A categorical scatter plot is a grid of different-sized circles.
Each circle represents the intersection of two categories. In this type of chart, two categorical variables are usually placed along X- and Y- axes. However, there is also an alternative arrangement where one categorical variable is aligned along one axis while the other axis is numerical.
Categorical scatter plots can be used both for comparison and to find patterns in the data. They are very useful for visualizing survey results, particularly for questions offering multiple choices or those that imply the filling of a table.
This is the closest alternative. The colored categorical scatter plot (with one-size circles) and a heatmap could be considered to be the same chart (when the only difference is that in heatmaps a grid of rectangles is commonly used, while for categorical scatter plots, circles are more typical.
A dot plot might be considered a simplified strip plot. It also has both numerical and categorical axes, but there are fewer values assigned per category. Usually, there are one to five icons assigned to each axis category. Often another category dimension is added via the coloring of the icons.
A grid with a big amount of icons might be overwhelming for the reader. To make the reading process natural for the viewer, be sure to follow the left-to-right, top-to-bottom direction of the categories as in most languages it is the natural way to read. If you’re designing a chart for another language, be sure to check their specific reading patterns to sort the categories naturally.
For most of the categorical scatter plots, one color is enough. For strip plots, you might need to decrease the opacity to make the circles transparent so that all of them are visible.
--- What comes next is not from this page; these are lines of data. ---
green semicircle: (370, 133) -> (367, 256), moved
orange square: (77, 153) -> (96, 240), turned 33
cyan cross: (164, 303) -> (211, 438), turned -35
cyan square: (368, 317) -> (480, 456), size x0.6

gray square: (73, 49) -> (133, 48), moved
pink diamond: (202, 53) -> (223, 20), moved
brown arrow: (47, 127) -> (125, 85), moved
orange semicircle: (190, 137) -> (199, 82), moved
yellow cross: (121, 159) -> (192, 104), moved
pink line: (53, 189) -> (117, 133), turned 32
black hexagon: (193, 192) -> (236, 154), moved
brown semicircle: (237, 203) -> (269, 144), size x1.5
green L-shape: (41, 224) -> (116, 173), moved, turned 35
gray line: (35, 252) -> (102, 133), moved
If an additional dimension is added via color be sure to use one hue continuous palette for numerical variables and an accessible color palette or different icons for categorical variables. The color palettes that should be avoided are based on red and green colors.
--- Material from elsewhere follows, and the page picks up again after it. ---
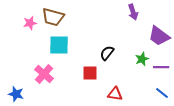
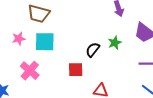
pink star: (30, 23) -> (19, 39), moved
green star: (142, 59) -> (115, 43), moved

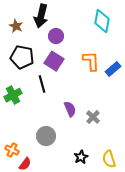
To draw attention to the most important categories of the categorical scatter plot, a good solution is to highlight certain circles by adding an outline or filling the circles in a specific color. Our brain is programmed to notice deviations instantly. This way, highlighting a specific circle will help catch the reader’s eye immediately.
The optimal labeling option for categorical scatter plots is category labels along the axes and the data labels for each data point (circle). There might be some cases when the labels are not needed – when only the overview of a vast dataset is needed. In this case, labeling every circle would be redundant.
The area of the circles should represent the corresponding value, so, logically, the minimum size of the circle should be zero. This will prevent the distortion of the data. The other case one might consider is whether the circles should overlap. Generally, it’s better not to have the circles overlap, but in case the dataset range is too large it makes sense to enlarge the scale of the circles so the difference in size can be visible.